New rules require users of prepaid cell phone accounts to register using their real names.

Reuters
2 min read
In a bid to curb rampant spam and growing fraud conducted over mobile services, China will require all mobile phone subscribers to register using their real names next year, the official Xinhua news agency said.

The much-talked-about move is mainly aimed at users of prepaid cell phone accounts, which can be opened easily by anyone with cash and a handset. These accounts have no monthly fee, but instead are "charged up" using prepaid cards and used until the credit runs out.

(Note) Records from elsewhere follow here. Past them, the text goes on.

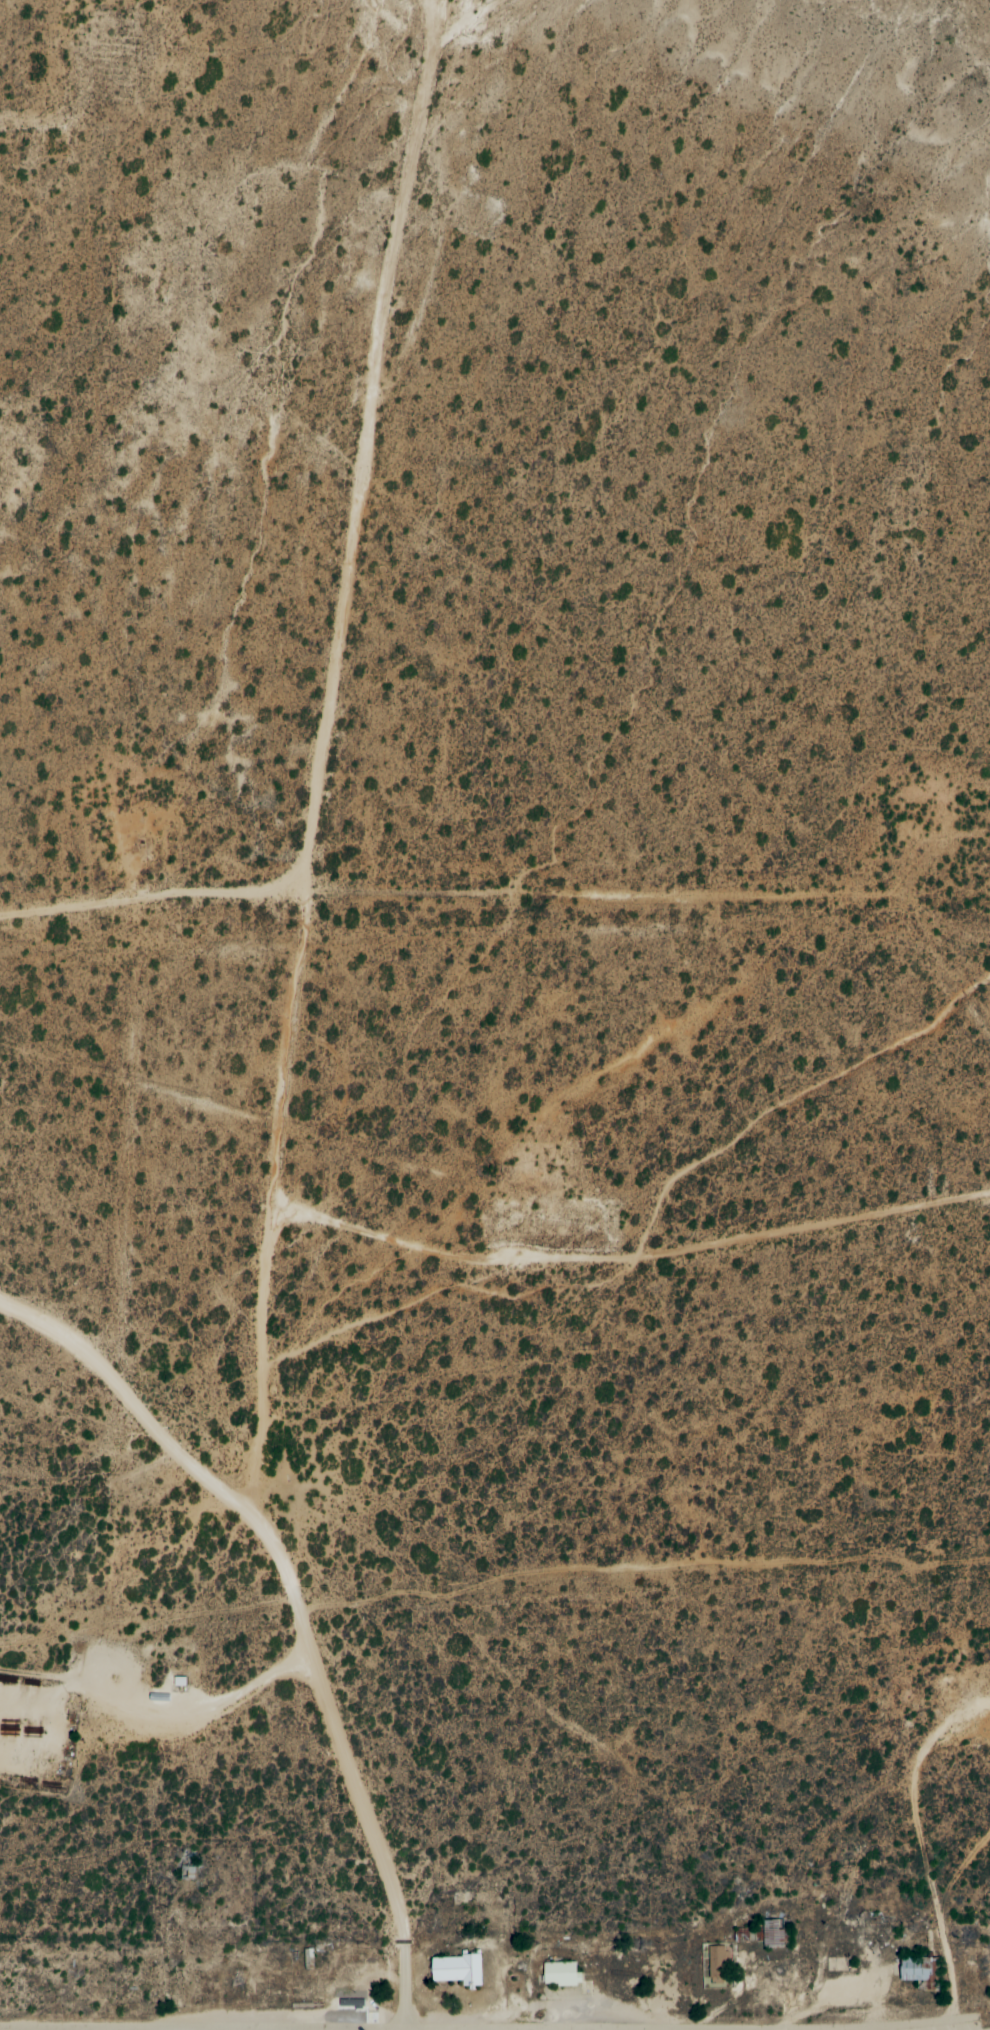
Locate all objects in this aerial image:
road: (56, 144)
road: (319, 836)
road: (155, 907)
road: (299, 1606)
building: (456, 1970)
building: (919, 1972)
building: (559, 1975)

The new rules, similar to those already introduced in countries such as Singapore, Switzerland, Thailand and Malaysia, will require China's 200 million users of prepaid service--more than half the nation's total 388 million subscribers--to register using their real names, according to Xinhua.

Such registration has sparked protests from operators such as China Mobile and China Unicom who complain the shift will require a mountain of extra paperwork. Others say it will impose on individuals' privacy.

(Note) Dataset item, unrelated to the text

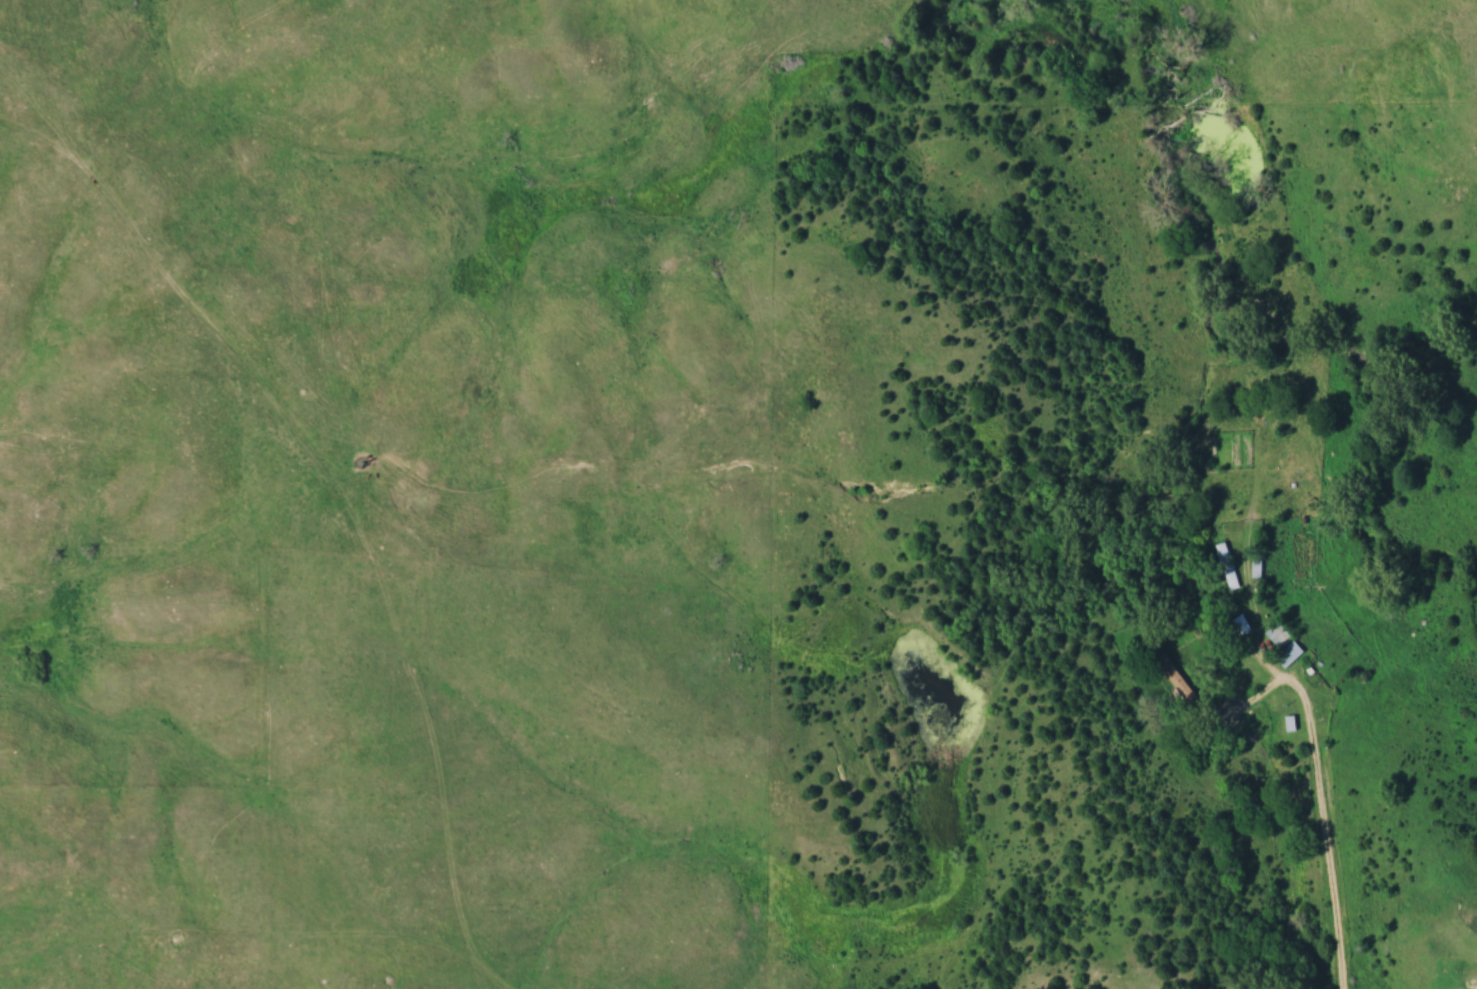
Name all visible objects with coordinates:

The move is aimed at curtailing a burgeoning tide of cell phone-related fraud and spam, most conducted over cell phones using text messaging, Xinhua quoted Wang Xudong, head of China's Ministry of Information Industry, as saying. Chinese mobile users sent a whopping 274 billion text messages in the first 11 months of this year, up 26 percent from all of last year, according to official data.

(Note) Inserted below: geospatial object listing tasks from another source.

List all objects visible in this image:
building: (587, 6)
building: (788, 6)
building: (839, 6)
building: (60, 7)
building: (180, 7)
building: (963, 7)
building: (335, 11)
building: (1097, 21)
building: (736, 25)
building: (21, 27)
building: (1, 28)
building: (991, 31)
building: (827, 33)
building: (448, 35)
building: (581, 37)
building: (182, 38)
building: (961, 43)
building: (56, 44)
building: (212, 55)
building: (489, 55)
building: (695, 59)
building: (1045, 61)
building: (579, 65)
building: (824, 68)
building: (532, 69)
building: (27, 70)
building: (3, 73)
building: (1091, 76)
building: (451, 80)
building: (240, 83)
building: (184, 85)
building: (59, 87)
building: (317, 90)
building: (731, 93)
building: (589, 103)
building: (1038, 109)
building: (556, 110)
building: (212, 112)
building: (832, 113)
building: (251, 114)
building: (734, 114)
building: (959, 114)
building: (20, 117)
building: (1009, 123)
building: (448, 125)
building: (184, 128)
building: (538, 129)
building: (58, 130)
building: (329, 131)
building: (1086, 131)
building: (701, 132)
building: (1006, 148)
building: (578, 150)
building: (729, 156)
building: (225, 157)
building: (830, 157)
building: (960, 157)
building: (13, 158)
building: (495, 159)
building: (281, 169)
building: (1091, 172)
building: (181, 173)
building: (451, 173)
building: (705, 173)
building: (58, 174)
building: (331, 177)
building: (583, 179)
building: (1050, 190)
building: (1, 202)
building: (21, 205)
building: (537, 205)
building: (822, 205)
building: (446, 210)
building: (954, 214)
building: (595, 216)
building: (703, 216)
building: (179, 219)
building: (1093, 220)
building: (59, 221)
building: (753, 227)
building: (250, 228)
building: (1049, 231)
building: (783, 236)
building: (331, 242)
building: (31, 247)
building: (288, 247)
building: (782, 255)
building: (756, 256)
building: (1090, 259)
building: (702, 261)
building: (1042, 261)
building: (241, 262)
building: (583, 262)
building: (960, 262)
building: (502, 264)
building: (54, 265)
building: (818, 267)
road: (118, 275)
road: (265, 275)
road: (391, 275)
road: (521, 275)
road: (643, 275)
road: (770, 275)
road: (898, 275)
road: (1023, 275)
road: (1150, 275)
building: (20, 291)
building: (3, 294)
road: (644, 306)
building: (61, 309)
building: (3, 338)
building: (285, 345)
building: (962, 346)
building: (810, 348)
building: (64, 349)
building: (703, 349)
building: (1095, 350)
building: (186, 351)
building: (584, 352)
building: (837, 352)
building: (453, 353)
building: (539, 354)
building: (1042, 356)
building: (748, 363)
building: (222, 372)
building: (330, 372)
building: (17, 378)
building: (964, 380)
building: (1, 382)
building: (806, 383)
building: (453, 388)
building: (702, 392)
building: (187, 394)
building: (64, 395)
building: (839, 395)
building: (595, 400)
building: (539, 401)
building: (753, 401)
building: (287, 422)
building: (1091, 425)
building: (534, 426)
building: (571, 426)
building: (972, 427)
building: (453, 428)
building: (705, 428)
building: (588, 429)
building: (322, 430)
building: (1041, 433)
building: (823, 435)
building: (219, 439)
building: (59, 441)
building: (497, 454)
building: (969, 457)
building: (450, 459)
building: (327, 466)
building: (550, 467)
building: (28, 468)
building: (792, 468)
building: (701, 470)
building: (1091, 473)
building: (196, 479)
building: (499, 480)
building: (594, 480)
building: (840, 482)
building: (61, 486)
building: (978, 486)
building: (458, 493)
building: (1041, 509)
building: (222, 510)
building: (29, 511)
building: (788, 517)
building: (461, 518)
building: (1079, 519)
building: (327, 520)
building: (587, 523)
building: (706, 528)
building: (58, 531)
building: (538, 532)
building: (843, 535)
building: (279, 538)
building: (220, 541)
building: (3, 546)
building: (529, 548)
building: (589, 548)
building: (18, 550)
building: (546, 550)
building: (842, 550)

China's phone companies have shut down more than 10,000 accounts this year for sending illegal messages with fraudulent, harassing or erotic text, according to Xinhua, quoting MII sources.

Thailand introduced compulsory registration for prepaid mobile users earlier this year in an attempt to prevent bomb attacks, saying most of some 120 bombings in the country since early 2004 had been triggered by mobile phone.